Çok güzel oldu
Avrupa Şampiyonası'nın hâlâ tadı damağımızda. Her şeyden önce heyecan duyduğumuz ve özlediğimiz bir millî takımımız var. Uluslar Ligi çok fazla önemsenmese de biz halı saha maçında bile bu takımı izlemek ve keyfini sürmek istiyoruz. Gerçekten, bu kadar uluslararası deneyime sahip, marka isimlerle dolu bir takımımız ilk defa var.
Yaşları genç olsa da çok önemli maçlar oynadılar. Üstelik Orkun, Kerem, Hakan Çalhanoğlu, Yunus gibi oyuncular takımlarında çok formdalar.
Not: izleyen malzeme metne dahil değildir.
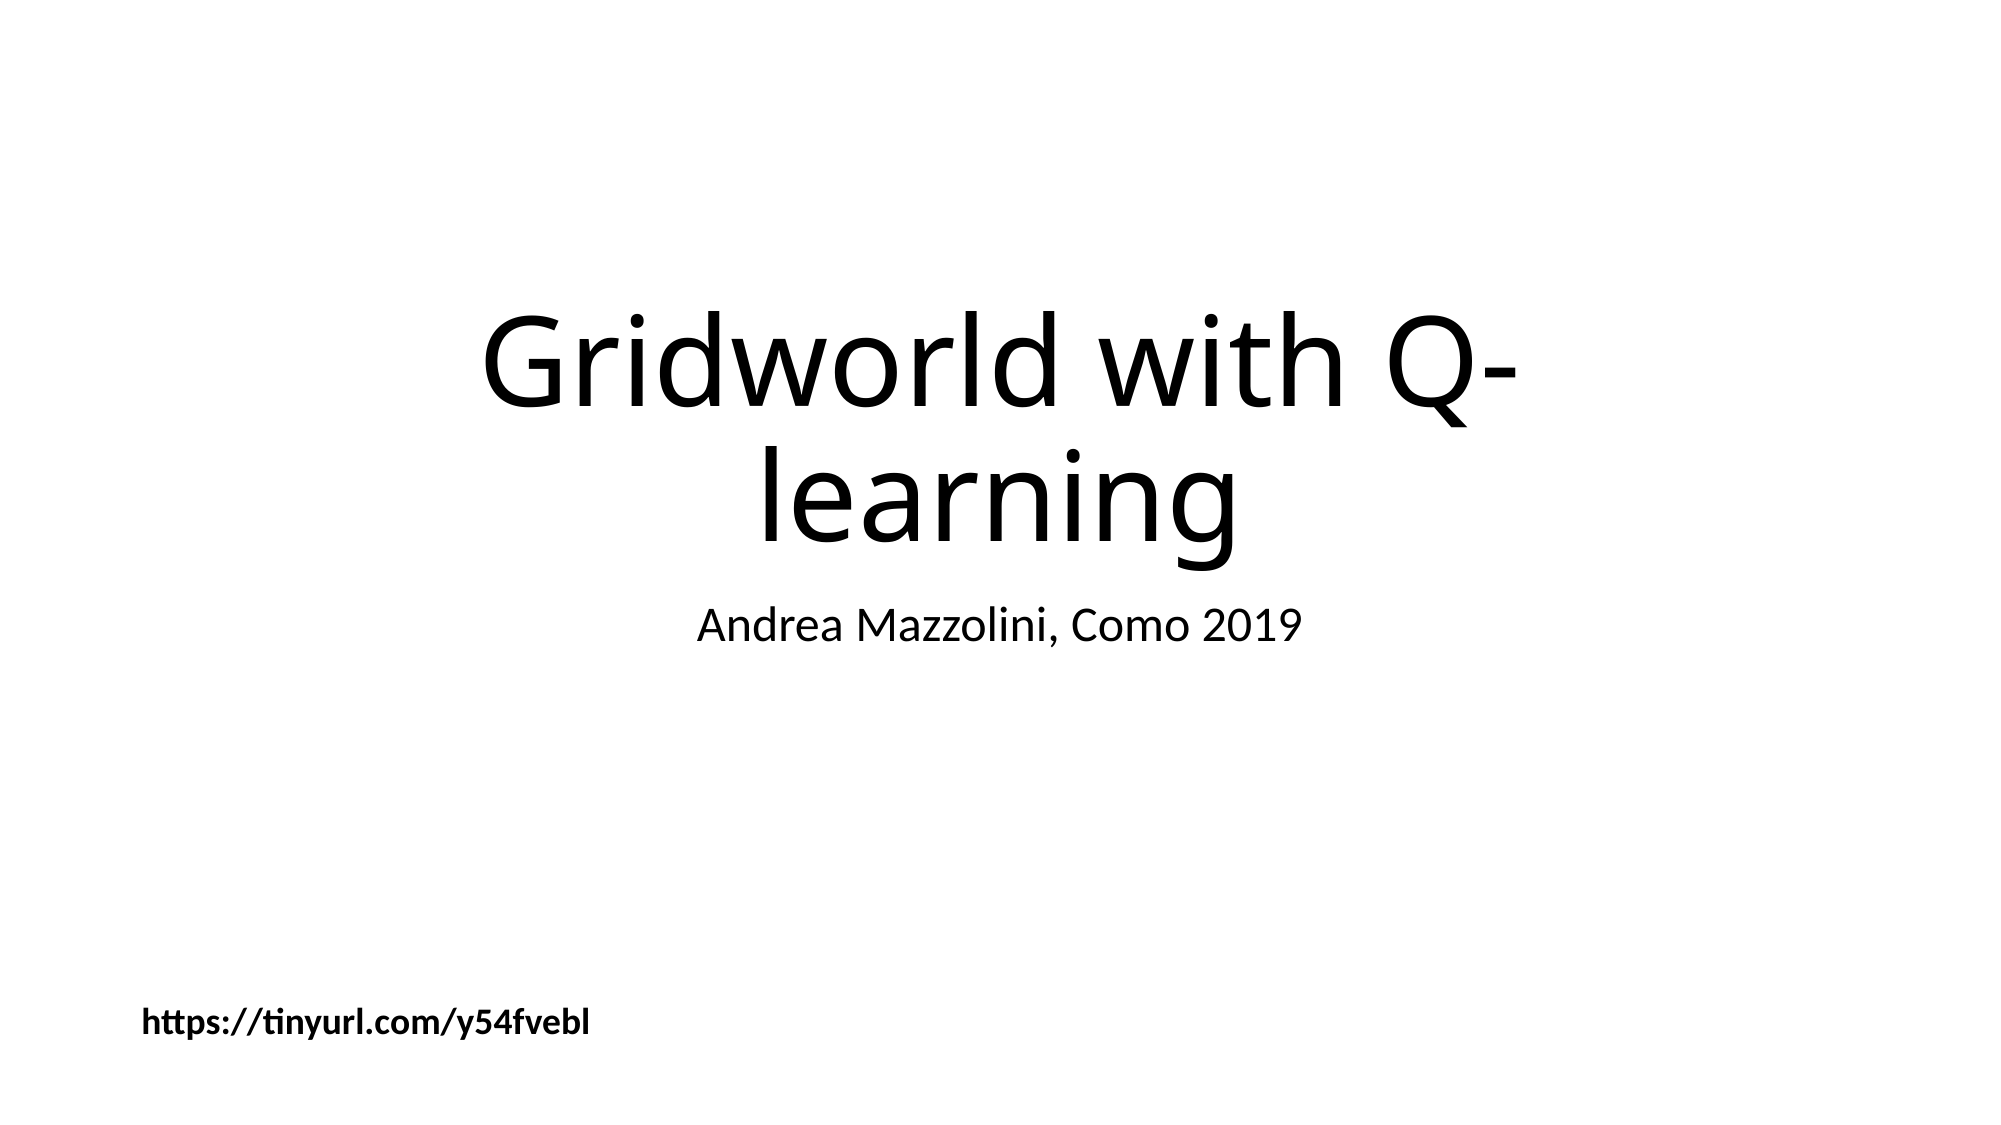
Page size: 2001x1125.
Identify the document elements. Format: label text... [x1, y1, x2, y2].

Real Madrid'de fazla süre alamayan Arda'nın da kendini göstermesi ve Ancelotti'ye, "İşte ben buyum" diyebilmesi için bu maçlar önemli bir fırsat.
Rakip kâğıt üzerinde kolay gözükse de kapanan takımlara karşı forvetsiz oyunun sıkıntısını çektiğimizi daha önce de görmüştük. Montella'nın bu konuda İzlanda maçında sahip olduğu iyi bir deneyim olmasına rağmen, dün yine ilk yarı eski anlayışını terk etmedi.
İlk yarı Karadağ kalesini yoğun baskı altında tutsak da "Bu da kaçmaz" diyebileceğimiz net pozisyonumuz yoktu. İsabetli 5 şutun tamamı, kaleci çalıştırma provası gibiydi. Oysa Karadağ'ın kaleyi tutmayan 3 şutuna rağmen daha iyi fırsatları ve beceriksizlikleri vardı. Soyunma odasına giderken en az Montella kadar biz de düşünceliydik. Sahadaki oyun forvet istiyordu ve bu konuda çözüm üretmesi gereken İtalyan hoca idi. Neler yapacağını merak ederek ikinci yarıyı beklemeye koyulduk.
İkinci yarı Montella, ilk 11'de düşünmesi gereken kadroya döndü. Zira kapanan takıma karşı Barış ve Kerem gibi hızlı oyuncularımız etkisiz kalmıştı. İrfan Can ve Kenan'ın daha çok iş yapacağını düşünüyordum ki, oyuna giren bu ikiliden Kenan'ın girmeyen şutunu İrfan Can tamamladı.